Friday, May 13, 2016


A few weeks ago, we adopted a dog. We had talked vaguely about getting a dog for a long time but I couldn't picture adding the inconvenience and mess of a dog to our lives. Then recently something changed in me and I thought, well, maybe. Maybe it won't be so messy and inconvenient. Or maybe that stuff just doesn't really matter when compared to adding some love to our lives and helping an animal in need. We started looking and within a few days, we found Livvy.

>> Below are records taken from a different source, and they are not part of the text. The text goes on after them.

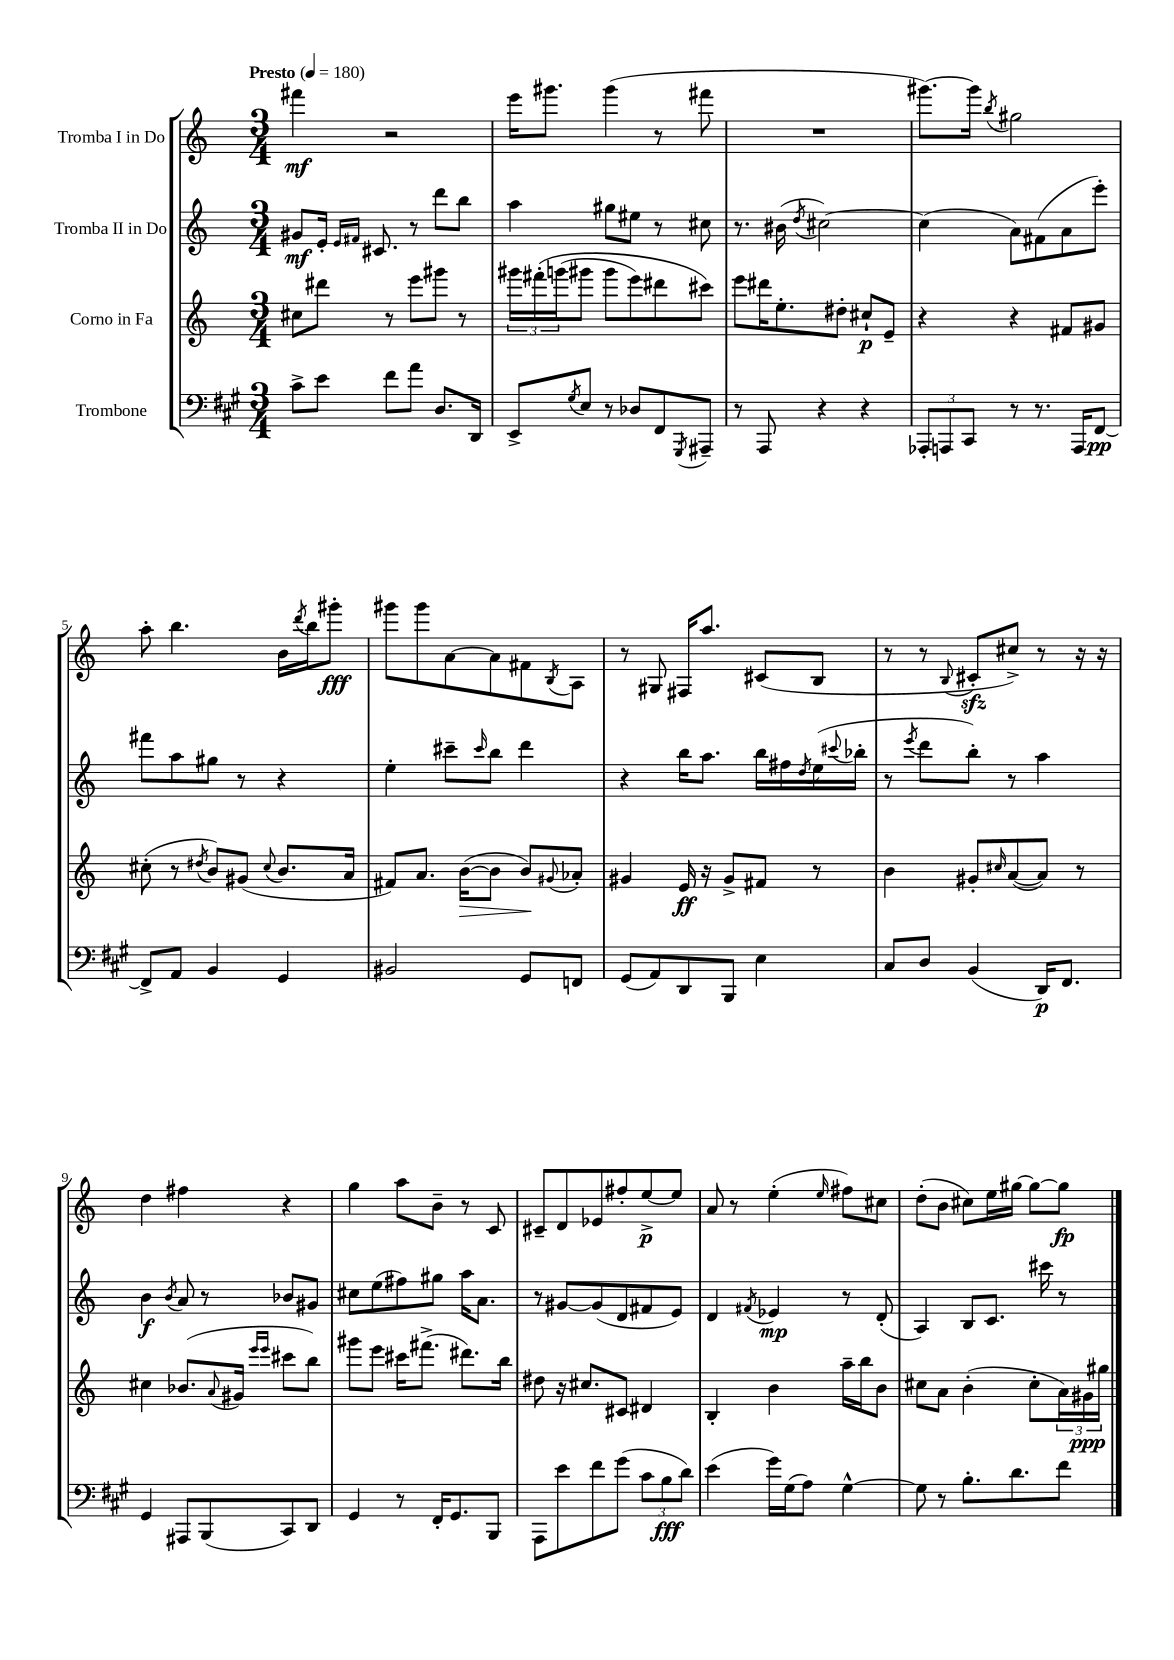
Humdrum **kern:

**kern	**kern	**kern	**kern
*staff4	*staff3	*staff2	*staff1
*clefF4	*clefG2	*clefG2	*clefG2
*k[f#c#g#]	*k[]	*k[]	*k[]
*M3/4	*M3/4	*M3/4	*M3/4
*MM180	*MM180	*MM180	*MM180
8c#^\L	8cc#\L	8g#/L	4fff#\
8e\J	8ddd#\J	16e'/Jk	.
.	.	16qqe/LL	.
.	.	16qqf#/JJ	.
.	.	8.c#/	.
8f#\L	8r	.	2r
8a\J	8eee\L	8r	.
8.D/L	8ggg#\J	8ddd\L	.
.	8r	8bb\J	.
16DD/Jk	.	.	.
=	=	=	=
8EE^/L	24ggg#\LL	4aa\	16eee\LK
.	&(24fff#'\	.	.
.	.	.	8.ggg#\J
.	(24ggg\J	.	.
8qG#/	.	.	.
8E/J	8ggg#\J	.	.
8r	8ggg#\L	8gg#\L	(4ggg#\
8D-/L	8eee\)	8ee#\J	.
8FF#/	8ddd#\	8r	8r
8qGGG#/	.	.	.
8AAA#~/J	8ccc#\J&)	8cc#\	8fff#\
=	=	=	=
8r	8eee\L	8.r	2.r
8AAA/	16ddd#\K	.	.
.	8.ee'\	(16b#\	.
.	.	8qdd/	.
4r	.	[2cc#\)	.
.	8dd#'\J	.	.
4r	8cc#`/L	.	.
.	8e~/J	.	.
=	=	=	=
12AAA-'/L	4r	(4cc#\]	[8.ggg#\L)
12AAA/	.	.	.
12CC#/J	.	.	.
.	.	.	16ggg#\]Jk
.	.	.	8qbb/
8r	4r	8a\L)	2gg#\
8.r	.	(8f#\	.
.	8f#/L	8a\	.
16AAA/LK	.	.	.
[8FF#/J	8g#/J	8eee'\J)	.
=	=	=	=
8FF#^/]L	(8cc#'\	8fff#\L	8aa'\
8AA/J	8r	8aa\	4.bb\
.	8qdd#/	.	.
4BB/	8b/L)	8gg#\J	.
.	(8g#/J	8r	.
.	8qqcc#/	.	.
4GG#/	8.b/L	4r	16b\LL
.	.	.	8qddd/
.	.	.	16bb\J
.	.	.	8ggg#'\J
.	16a/Jk	.	.
=	=	=	=
2BB#/	8f#/L)	4ee'\	8ggg#\L
.	8.a/J	.	8ggg#\
.	.	8ccc#~\L	[8a\
.	([16b\LK	.	.
.	.	16qqccc#/	.
.	8b\]J	8bb\J	8a\]
8GG#/L	8b/L)	4ddd\	8f#\
.	8qqg#/	.	8qB/
8FF/J	8a-'/J	.	8A\J
=	=	=	=
(8GG#/L	4g#/	4r	8r
8AA/)	.	.	8G#/
8DD/	16e/	16bb\LK	16F#/LK
.	16r	8.aa\J	8.aa/J
8BBB/J	8g#^/L	.	.
4E\	8f#/J	16bb\LL	(8c#/L
.	.	16ff#\	.
.	.	8qdd/	.
.	8r	(16ee\	8B/J
.	.	8qqccc#/	.
.	.	16bb-'\JJ	.
=	=	=	=
8C#/L	4b\	8r	8r
.	.	8qeee/	.
8D/J	.	8ddd\L	8r
.	.	.	8qqB/
(4BB/	8g#'/L	8bb'\J)	8c#'/L
.	16qqcc#/	.	.
.	([8a/	8r	8cc#^/J)
16DD/LK)	8a/]J)	4aa\	8r
8.FF#/J	.	.	.
.	8r	.	16r
.	.	.	16r
=	=	=	=
4GG#/	4cc#\	4b\	4dd\
.	.	8qb/	.
8AAA#/L	(8.b-/L	8a/	4ff#\
(8BBB/	.	8r	.
.	8qqa/	.	.
.	16g#/Jk	.	.
.	16qqeee/LL	.	.
.	16qqeee/JJ	.	.
8CC#/)	8ccc#\L	8b-/L	4r
8DD/J	8bb\J)	8g#/J	.
=	=	=	=
4GG#/	8ggg#\L	8cc#\L	4gg\
.	8eee\J	(8ee\	.
8r	16ccc#\LK	8ff#\)	8aa\L
.	(8.fff#^\J	.	.
16FF#'/LK	.	8gg#\J	8b~\J
8.GG#/	.	.	.
.	8.ddd#\L)	16aa\LK	8r
.	.	8.a\J	.
8BBB/J	.	.	8c/
.	16bb\Jk	.	.
=	=	=	=
8AAA\L	8dd#\	8r	8c#~/L
8e\	16r	[8g#/L	8d/
.	8.cc#/L	.	.
8f#\	.	(8g#/]	8e-/
(8g#\J	8c#/J	8d/	8ff#'/
12c#\L	4d#/	8f#/	[8ee^/
12B\	.	.	.
.	.	8e/J)	8ee/]J
12d\J)	.	.	.
=	=	=	=
(4e\	4B'/	4d/	8a/
.	.	.	8r
.	.	8qf#/	.
16g#\LL)	4b\	4e-/	(4ee'\
(16G#\J	.	.	.
8A\J)	.	.	.
.	.	.	16qqee/
[4G#^^\	16aa~\LL	8r	8ff#\L)
.	16bb\J	.	.
.	8b\J	(8d'/	8cc#\J
=	=	=	=
8G#\]	8cc#\L	4A/)	(8dd'\L
8r	8a\J	.	8b\J
8.B'\L	(4b'\	8B/L	8cc#\L)
.	.	8.c/J	16ee\L
8.d\	.	.	[16gg#\JJ
.	8cc#'\L	.	8gg#\_L
.	.	16ccc#\	.
8f#\J	24a\L)	8r	8gg#\]J
.	24g#\	.	.
.	24gg#\JJ	.	.
==	==	==	==
*-	*-	*-	*-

Sometimes it feels like she found us. She's a wonderful dog, very relaxed and mellow most of the time. She has a bit of a protective instinct and will sometimes bark at perceived threats but she seems to be learning that we don't need protecting. We have some general information about her history. She's a 5 year old lab retriever/Hungarian kuvasz mix and she's much bigger than the "medium sized" dog we were originally looking for! Her previous owners were an older couple and sadly the husband died and I guess the wife couldn't take care of her anymore. I'm sure she was very much loved and that her loss was added to the loss the family was already going through. The new name we gave her is similar to her previous name because I wanted to honour that past connection. She is a little overweight and needs to lose 10 kg but other than that the vet has given her a clean bill of health. 

When we first found out our application had been approved by the SPCA, I was ecstatic. There had been some doubt we would get this dog, another family had applied, so when our doubts were suddenly erased, it was thrilling. Then we brought her home and an emotional crash came. I was filled with remorse and guilt. These feelings were completely unexpected. A dog, the right dog, should add happiness to your life, so why was I feeling a terrible sense of fear and loss?

It was my idea to pursue getting a dog and so for the first week I asked myself, Why did I do this? Why did we add this vulnerable creature to our already complicated lives? What if something happens to her and we are plunged into more sadness? It will be awful and it will be all my fault.

Change is more difficult for me since my son died. Particularly if I know something would not have happened if he had lived. If he had lived, would we have gotten a dog? Probably not. Who knows. With change, I have difficulty accepting it right away because I feel it's wrong, it shouldn't be happening, he should just be here. I continue to live in two timelines - the one where he lives, and this one.

After the first week, these feelings of regret eased, then passed. Now I can't imagine our lives without Livvy. Every day more of her personality is revealed to us. She's starting to lose some weight (she needs to lose it slowly) and we can see more of her playfulness coming out.

Our daughter loves her and is learning about dog care. She has always been a respectful and compassionate child, so she and Livvy are perfect for each other. This is not a surrogate sibling for her. A dog is not a replacement for anything. No person or animal can ever replace someone who is missing. It is an addition, happiness alongside sadness.

I'm grateful to the Vancouver SPCA for all their help. They obviously care very much about the animals in their care and want to find the best match between families and pets. We went back the other day to return a collar they had loaned us and to donate some dog food. They recognized Livvy right away despite the number of animals that must pass through their doors and their hearts every week. It was a chance to say thanks and to show them how well Livvy is doing.

It's not easy taking a risk for happiness when you've already lost so much, but right now I can say, we couldn't be happier.